Where SVD still gets used in 2026:

  • Artists on GPUs with 8–16 GB VRAM who cannot run larger models
  • Rapid preview generation when iteration speed matters more than clip quality
  • Established ComfyUI workflows that haven’t been updated to newer I2V nodes
  • Fine-tuning experiments — SVD’s smaller parameter count makes it faster to fine-tune than 5B+ models
  • Historical/research reference for understanding I2V diffusion architecture

Where SVD should not be used:

  • Production video applications requiring quality or length
  • Workflows requiring text-driven video generation
  • Commercial applications requiring clear open-source licensing
  • Any use case where API hosting is required (deprecated)

Historical Significance

Assessing SVD purely on current technical benchmarks undersells what it accomplished. When SVD released in November 2023, it was the first time a researcher or artist could:

  1. Download a pretrained model from HuggingFace
  2. Load it in Diffusers with five lines of Python
  3. Pass in a photo
  4. Receive back a plausible animated clip

That sounds obvious now. It wasn’t. Prior to SVD, open-source video generation was either text-to-video (with poor image adherence) or frame interpolation between keyframes (with no understanding of scene content). SVD’s image conditioning approach — using the input image as a semantic anchor while temporal layers hallucinated motion — was the paradigm that every I2V model since has refined and extended.

The Large Video Dataset curation methodology also contributed to the field. The staged curation approach (optical flow → aesthetic scoring → quality fine-tuning) influenced how teams at Wan (Alibaba), Open-Sora (HPC-AI Tech), and others structured their training data pipelines.

SVD didn’t win the race.

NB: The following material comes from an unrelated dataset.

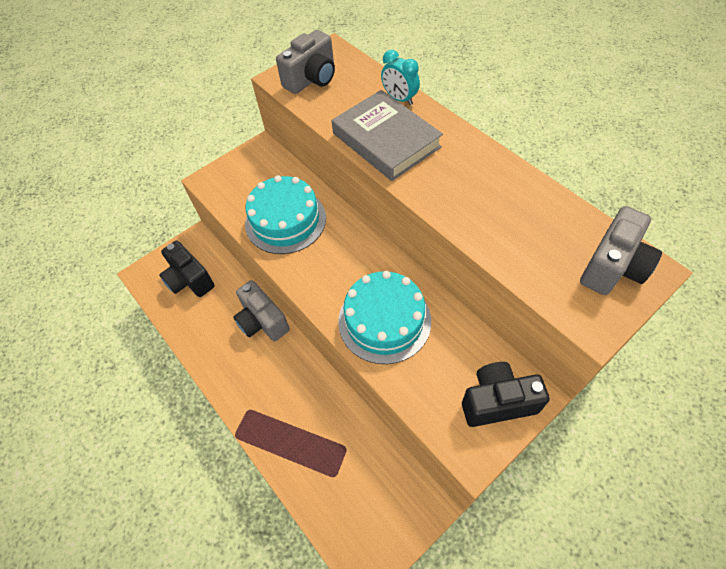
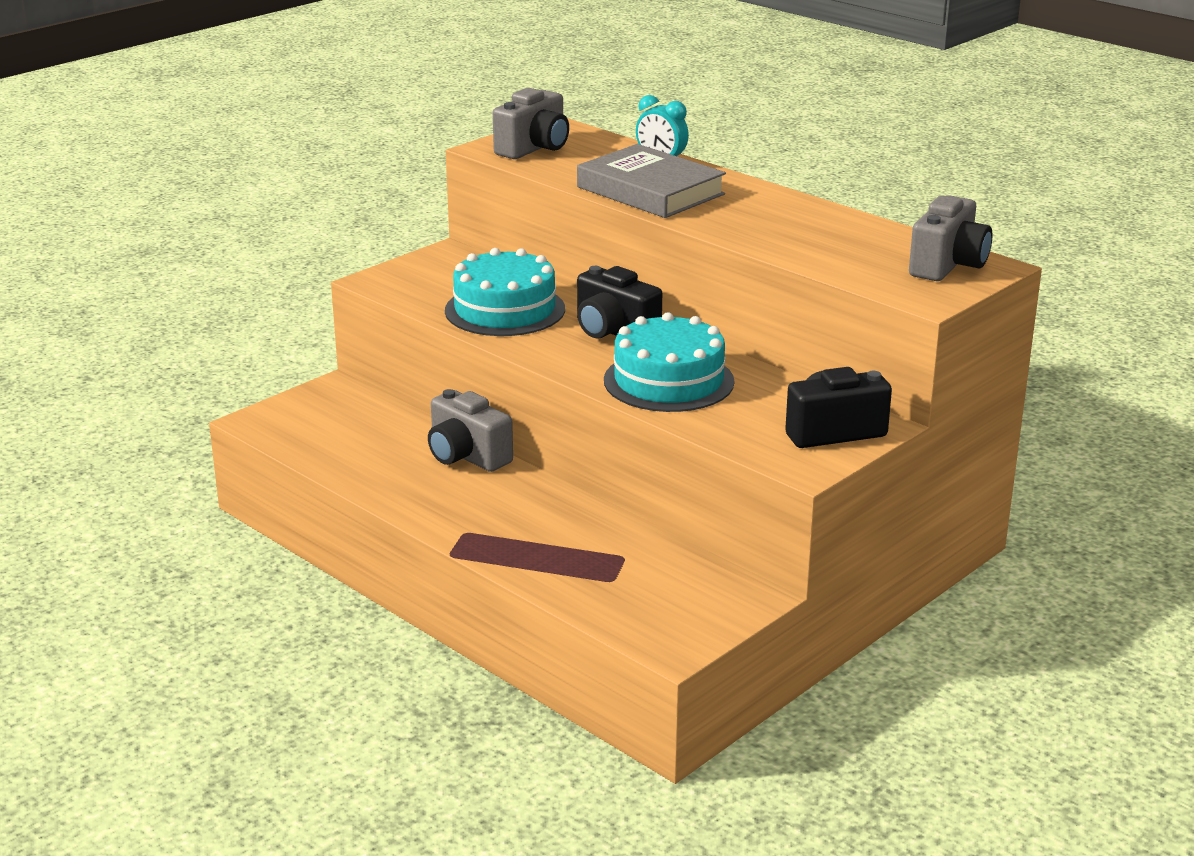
camera: 10 degrees left, 30 degrees down
black camera [159,241,215,297] -> black camera moved to [577,266,662,339]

But it started it.


Rating: 3/5

What earns its rating:

  • Genuinely foundational contribution — first accessible open-source I2V model
  • Lowest VRAM floor of any capable I2V model (8 GB usable, 16 GB comfortable)
  • Deep ComfyUI integration with active community workflows
  • Comprehensive data curation methodology documented in the paper
  • Well-maintained HuggingFace weights with good Diffusers support

What holds it back:

  • 25-frame / ~4-second hard ceiling
  • No text input — strictly image-conditioned
  • U-Net architecture outclassed by modern DiT models at equivalent quality
  • API fully deprecated as of July 2025 — no cloud path without third-party services
  • Stability AI Community License is more restrictive than Apache 2.0 alternatives
  • Significant face/human quality issues that newer models handle much better
  • No updates since February 2024 — two-plus years of stasis

Who should consider SVD:

  • Researchers studying foundational I2V architecture and the shift from image to video generation
  • Artists on 8–16 GB GPUs who want capable animation without cloud costs
  • ComfyUI power users with established SVD workflows they haven’t migrated
  • Anyone doing fine-tuning experiments where a smaller, well-understood model is preferable to 5B+ alternatives

Who should look elsewhere:

  • Teams building production video workflows — use Wan 2.1 I2V or HunyuanVideo-I2V
  • Developers needing a text-conditioned I2V model — every major alternative supports text prompts
  • Commercial deployments requiring clear Apache 2.0 licensing
  • Anyone who needs more than 4 seconds of coherent video

SVD is the ancestor of modern open-source I2V. It deserves respect, study, and occasional practical use — but it is not the right choice for new production work in 2026.